§ Records for this exercise
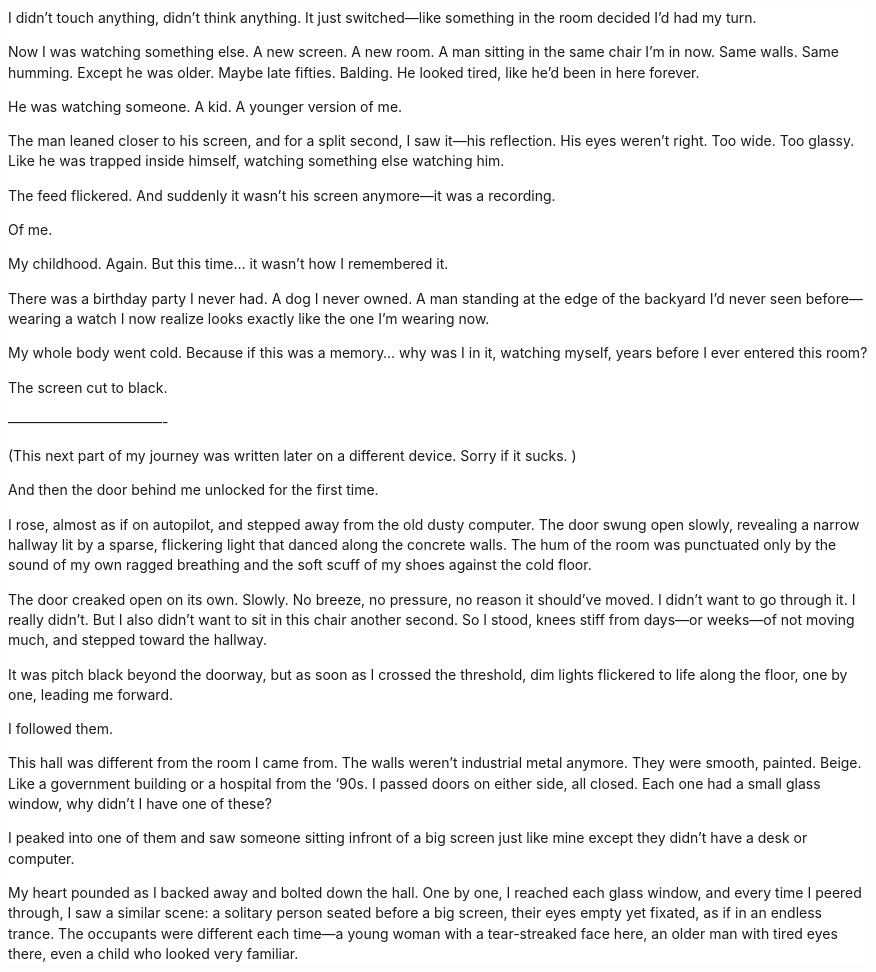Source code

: I didn’t touch anything, didn’t think anything. It just switched—like something in the room decided I’d had my turn.

Now I was watching something else. A new screen. A new room. A man sitting in the same chair I’m in now. Same walls. Same humming. Except he was older. Maybe late fifties. Balding. He looked tired, like he’d been in here forever.

He was watching someone. A kid. A younger version of me.

The man leaned closer to his screen, and for a split second, I saw it—his reflection. His eyes weren’t right. Too wide. Too glassy. Like he was trapped inside himself, watching something else watching him.

The feed flickered. And suddenly it wasn’t his screen anymore—it was a recording.

Of me.

My childhood. Again. But this time… it wasn’t how I remembered it.

There was a birthday party I never had. A dog I never owned. A man standing at the edge of the backyard I’d never seen before—wearing a watch I now realize looks exactly like the one I’m wearing now.

My whole body went cold. Because if this was a memory… why was I in it, watching myself, years before I ever entered this room?

The screen cut to black.




———————————-

(This next part of my journey was written later on a different device. Sorry if it sucks. )



And then the door behind me unlocked for the first time.

I rose, almost as if on autopilot, and stepped away from the old dusty computer. The door swung open slowly, revealing a narrow hallway lit by a sparse, flickering light that danced along the concrete walls. The hum of the room was punctuated only by the sound of my own ragged breathing and the soft scuff of my shoes against the cold floor.

The door creaked open on its own. Slowly. No breeze, no pressure, no reason it should’ve moved. I didn’t want to go through it. I really didn’t. But I also didn’t want to sit in this chair another second. So I stood, knees stiff from days—or weeks—of not moving much, and stepped toward the hallway.

It was pitch black beyond the doorway, but as soon as I crossed the threshold, dim lights flickered to life along the floor, one by one, leading me forward.

I followed them.

This hall was different from the room I came from. The walls weren’t industrial metal anymore. They were smooth, painted. Beige. Like a government building or a hospital from the ‘90s. I passed doors on either side, all closed. Each one had a small glass window, why didn’t I have one of these? 

I peaked into one of them and saw someone sitting infront of a big screen just like mine except they didn’t have a desk or computer. 

My heart pounded as I backed away and bolted down the hall. One by one, I reached each glass window, and every time I peered through, I saw a similar scene: a solitary person seated before a big screen, their eyes empty yet fixated, as if in an endless trance. The occupants were different each time—a young woman with a tear-streaked face here, an older man with tired eyes there, even a child who looked very familiar.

§ Task instructions
Revise the part that opens with the line containing "My childhood. Again." and closes with the line containing "I peaked into", replacing "hallway" with "corridor" and changing nothing else. Return only those lines.

§ Response below
My childhood. Again. But this time… it wasn’t how I remembered it.

There was a birthday party I never had. A dog I never owned. A man standing at the edge of the backyard I’d never seen before—wearing a watch I now realize looks exactly like the one I’m wearing now.

My whole body went cold. Because if this was a memory… why was I in it, watching myself, years before I ever entered this room?

The screen cut to black.




———————————-

(This next part of my journey was written later on a different device. Sorry if it sucks. )



And then the door behind me unlocked for the first time.

I rose, almost as if on autopilot, and stepped away from the old dusty computer. The door swung open slowly, revealing a narrow corridor lit by a sparse, flickering light that danced along the concrete walls. The hum of the room was punctuated only by the sound of my own ragged breathing and the soft scuff of my shoes against the cold floor.

The door creaked open on its own. Slowly. No breeze, no pressure, no reason it should’ve moved. I didn’t want to go through it. I really didn’t. But I also didn’t want to sit in this chair another second. So I stood, knees stiff from days—or weeks—of not moving much, and stepped toward the corridor.

It was pitch black beyond the doorway, but as soon as I crossed the threshold, dim lights flickered to life along the floor, one by one, leading me forward.

I followed them.

This hall was different from the room I came from. The walls weren’t industrial metal anymore. They were smooth, painted. Beige. Like a government building or a hospital from the ‘90s. I passed doors on either side, all closed. Each one had a small glass window, why didn’t I have one of these? 

I peaked into one of them and saw someone sitting infront of a big screen just like mine except they didn’t have a desk or computer. 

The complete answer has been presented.